Just happened to be working on this cinnamon tail one tonight to go to the tannery. You need to skin it, flesh it, and then put it on a stretcher to dry. You're going to have a hard time doing a home tan that will hold up right for a garment. I would send it to a tannery. I use sleepy creek tannery. I send my stuff to wild things fur to get sewed once tanned. There are a bunch of YouTube videos though if you want to try and sew it yourself. Hope this helps.


----------



## Permitchaser (Feb 26, 2017)

Shot a coyote yesterday but did not skin it. Shot the female but I want the big brown male that was with her and we've seen him on trail cameras. May make a rug out of it


----------



## Permitchaser (Mar 7, 2017)

JonathonJEB said:


> coon creek outdoors on Youtube has some good videos on fur handeling. You have to skin, flesh, and board it to dry it. Then you can send it to a tannery to have it tanned. Finally you can make you a hat.



Thanks for recommending coon creek. I contacted them and asked what I should do and they said just pull the trigger and send it. I guess I'll have to skin it first. Then I don't know what to do to preserve it other than salt it


----------



## Capt Quirk (Mar 7, 2017)

My question, what do you do with the head and tail? Most coonskin caps just have the tail, but how do you deal with them?


----------



## Permitchaser (Mar 16, 2017)

If I shoot a coyote will I have to skin it to send it in for tanning.
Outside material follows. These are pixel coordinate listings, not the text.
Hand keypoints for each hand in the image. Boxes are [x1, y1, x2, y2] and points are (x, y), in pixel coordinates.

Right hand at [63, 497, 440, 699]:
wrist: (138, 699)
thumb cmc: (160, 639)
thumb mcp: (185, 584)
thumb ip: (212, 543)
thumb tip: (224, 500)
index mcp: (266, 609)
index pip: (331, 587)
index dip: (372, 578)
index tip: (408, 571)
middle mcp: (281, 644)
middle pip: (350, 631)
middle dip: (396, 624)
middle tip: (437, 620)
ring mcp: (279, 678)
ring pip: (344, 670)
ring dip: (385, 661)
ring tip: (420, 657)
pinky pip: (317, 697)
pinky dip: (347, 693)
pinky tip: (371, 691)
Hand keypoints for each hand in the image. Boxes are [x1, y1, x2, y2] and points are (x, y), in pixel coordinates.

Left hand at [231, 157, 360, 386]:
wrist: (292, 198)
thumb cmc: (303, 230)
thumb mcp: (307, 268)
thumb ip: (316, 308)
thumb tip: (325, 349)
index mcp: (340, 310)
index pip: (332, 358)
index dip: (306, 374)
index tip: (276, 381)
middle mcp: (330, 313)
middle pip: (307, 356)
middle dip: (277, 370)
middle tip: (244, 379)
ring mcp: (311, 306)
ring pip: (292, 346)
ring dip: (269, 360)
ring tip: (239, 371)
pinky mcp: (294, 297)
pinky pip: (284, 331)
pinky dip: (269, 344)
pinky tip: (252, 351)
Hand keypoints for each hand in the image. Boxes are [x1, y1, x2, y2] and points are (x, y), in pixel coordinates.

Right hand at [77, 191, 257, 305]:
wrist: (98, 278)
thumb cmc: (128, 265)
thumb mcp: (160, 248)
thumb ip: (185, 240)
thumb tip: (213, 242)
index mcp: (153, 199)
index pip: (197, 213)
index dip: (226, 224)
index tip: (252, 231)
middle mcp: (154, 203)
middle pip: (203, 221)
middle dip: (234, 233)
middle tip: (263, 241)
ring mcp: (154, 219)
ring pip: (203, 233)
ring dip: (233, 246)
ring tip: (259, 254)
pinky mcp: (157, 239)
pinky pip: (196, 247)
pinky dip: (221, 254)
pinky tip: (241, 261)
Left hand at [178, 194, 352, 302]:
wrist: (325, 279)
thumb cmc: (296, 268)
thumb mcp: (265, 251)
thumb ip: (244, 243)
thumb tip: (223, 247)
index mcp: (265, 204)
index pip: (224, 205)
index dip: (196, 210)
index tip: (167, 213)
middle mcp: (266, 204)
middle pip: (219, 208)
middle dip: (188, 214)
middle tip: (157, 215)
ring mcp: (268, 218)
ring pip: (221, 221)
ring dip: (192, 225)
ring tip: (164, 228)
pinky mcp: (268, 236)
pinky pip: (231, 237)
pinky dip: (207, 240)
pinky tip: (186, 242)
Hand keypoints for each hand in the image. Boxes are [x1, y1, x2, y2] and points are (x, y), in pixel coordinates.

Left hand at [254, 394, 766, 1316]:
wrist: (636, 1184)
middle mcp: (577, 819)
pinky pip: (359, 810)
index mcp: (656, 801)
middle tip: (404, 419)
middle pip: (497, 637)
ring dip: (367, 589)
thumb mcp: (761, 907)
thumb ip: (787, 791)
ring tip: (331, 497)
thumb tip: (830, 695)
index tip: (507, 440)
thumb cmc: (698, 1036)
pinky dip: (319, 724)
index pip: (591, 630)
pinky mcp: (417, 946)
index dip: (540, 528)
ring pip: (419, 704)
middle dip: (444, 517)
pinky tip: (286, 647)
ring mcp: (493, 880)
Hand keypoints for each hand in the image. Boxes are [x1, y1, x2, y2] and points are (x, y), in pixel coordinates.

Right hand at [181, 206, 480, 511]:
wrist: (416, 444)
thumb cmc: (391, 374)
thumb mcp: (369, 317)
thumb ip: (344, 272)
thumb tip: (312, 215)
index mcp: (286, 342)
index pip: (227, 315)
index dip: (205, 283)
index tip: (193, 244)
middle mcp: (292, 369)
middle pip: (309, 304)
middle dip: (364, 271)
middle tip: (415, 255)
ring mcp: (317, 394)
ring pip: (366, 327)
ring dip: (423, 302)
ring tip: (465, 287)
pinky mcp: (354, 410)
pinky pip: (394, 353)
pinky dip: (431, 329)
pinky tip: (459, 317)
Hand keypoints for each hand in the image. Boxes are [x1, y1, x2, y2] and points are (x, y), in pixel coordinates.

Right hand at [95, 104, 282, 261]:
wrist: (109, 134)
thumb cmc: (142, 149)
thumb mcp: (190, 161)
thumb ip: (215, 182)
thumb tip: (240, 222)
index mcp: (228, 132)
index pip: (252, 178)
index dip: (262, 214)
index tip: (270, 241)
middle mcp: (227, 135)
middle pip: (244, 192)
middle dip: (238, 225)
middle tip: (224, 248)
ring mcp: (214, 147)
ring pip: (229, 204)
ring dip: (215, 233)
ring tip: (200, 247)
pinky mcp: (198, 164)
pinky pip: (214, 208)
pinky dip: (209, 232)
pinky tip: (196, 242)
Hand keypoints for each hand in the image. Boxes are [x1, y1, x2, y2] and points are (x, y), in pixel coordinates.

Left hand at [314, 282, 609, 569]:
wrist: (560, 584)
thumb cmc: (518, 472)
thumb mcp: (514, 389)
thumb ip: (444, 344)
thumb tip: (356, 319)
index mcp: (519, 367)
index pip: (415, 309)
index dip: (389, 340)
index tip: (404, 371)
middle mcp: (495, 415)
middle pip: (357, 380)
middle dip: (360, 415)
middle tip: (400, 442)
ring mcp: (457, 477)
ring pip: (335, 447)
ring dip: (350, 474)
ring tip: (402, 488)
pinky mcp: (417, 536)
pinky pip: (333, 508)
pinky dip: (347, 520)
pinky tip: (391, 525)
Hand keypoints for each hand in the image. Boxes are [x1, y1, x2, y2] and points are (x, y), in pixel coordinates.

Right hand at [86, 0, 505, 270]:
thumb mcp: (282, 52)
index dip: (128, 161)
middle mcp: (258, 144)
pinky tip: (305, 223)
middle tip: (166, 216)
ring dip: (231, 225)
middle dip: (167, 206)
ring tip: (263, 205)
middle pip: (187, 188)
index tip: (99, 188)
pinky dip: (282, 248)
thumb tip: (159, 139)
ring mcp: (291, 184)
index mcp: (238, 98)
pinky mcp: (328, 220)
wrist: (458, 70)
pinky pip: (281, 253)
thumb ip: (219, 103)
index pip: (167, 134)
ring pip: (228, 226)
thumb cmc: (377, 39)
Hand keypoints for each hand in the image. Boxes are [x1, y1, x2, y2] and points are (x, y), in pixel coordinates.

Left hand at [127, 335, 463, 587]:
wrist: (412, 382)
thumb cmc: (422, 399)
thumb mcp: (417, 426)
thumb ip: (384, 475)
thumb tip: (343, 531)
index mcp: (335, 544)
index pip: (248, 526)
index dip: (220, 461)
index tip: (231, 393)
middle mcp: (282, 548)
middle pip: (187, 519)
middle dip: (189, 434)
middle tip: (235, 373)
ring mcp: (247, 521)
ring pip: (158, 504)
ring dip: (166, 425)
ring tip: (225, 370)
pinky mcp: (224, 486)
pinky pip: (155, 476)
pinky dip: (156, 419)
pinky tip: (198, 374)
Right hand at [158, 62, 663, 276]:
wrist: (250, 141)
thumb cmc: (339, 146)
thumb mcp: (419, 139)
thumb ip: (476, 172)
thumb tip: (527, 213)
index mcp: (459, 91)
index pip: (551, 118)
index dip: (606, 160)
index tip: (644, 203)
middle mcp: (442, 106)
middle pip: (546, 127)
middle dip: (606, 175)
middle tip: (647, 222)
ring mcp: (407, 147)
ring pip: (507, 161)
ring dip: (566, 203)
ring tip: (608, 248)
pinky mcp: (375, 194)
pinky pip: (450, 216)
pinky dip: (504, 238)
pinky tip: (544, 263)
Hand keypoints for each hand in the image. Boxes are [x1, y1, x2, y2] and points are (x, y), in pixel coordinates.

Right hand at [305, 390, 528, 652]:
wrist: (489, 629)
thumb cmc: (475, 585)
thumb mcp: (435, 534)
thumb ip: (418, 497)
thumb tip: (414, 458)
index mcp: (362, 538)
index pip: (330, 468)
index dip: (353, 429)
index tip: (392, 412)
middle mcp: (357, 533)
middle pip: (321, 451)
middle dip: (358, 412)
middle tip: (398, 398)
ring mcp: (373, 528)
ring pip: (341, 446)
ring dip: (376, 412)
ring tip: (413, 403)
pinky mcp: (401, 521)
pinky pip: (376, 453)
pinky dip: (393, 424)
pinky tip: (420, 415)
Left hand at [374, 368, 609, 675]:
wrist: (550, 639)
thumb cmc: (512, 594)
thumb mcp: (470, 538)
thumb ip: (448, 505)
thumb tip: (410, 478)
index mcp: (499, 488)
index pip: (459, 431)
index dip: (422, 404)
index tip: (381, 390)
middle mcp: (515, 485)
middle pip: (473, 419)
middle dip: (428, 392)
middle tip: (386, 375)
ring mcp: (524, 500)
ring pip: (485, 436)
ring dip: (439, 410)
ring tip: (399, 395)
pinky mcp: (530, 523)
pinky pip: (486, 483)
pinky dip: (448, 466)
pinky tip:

I guess that means head and ears need to be done. Will I need to salt it and stretch it and will the fur stay on?


----------



## Nicodemus (Mar 17, 2017)

If you will flesh it good and remove all meat and fat, you won`t have to salt it. Once fleshed clean, put it on a hide stretcher or tack it to the side of the barn to dry.

I never salt any hide of any kind.


----------



## Capt Quirk (Mar 17, 2017)

Hey Nic, have you ever done a hide with tail, feet, and head on? I would like to know how it is done. My one attempt (Remember the Skunk?), it didn't turn out well at all.


----------



## Nicodemus (Mar 17, 2017)

You have to take extra care as you skin around the eyes, ears, toes, and lips. Work the cartilage out of the ears, and use a split stick to remove the tail bone. I could show you better than try to explain it.


----------



## Capt Quirk (Mar 17, 2017)

Nicodemus said:


> You have to take extra care as you skin around the eyes, ears, toes, and lips. Work the cartilage out of the ears, and use a split stick to remove the tail bone. I could show you better than try to explain it.


You might have to show me, that stick didn't work  And what about teeth in?


----------



## Nicodemus (Mar 18, 2017)

Capt Quirk said:


> You might have to show me, that stick didn't work  And what about teeth in?





You`d have to pull them from the jaws. Not sure how you would go about getting them back in a tanned fur?


----------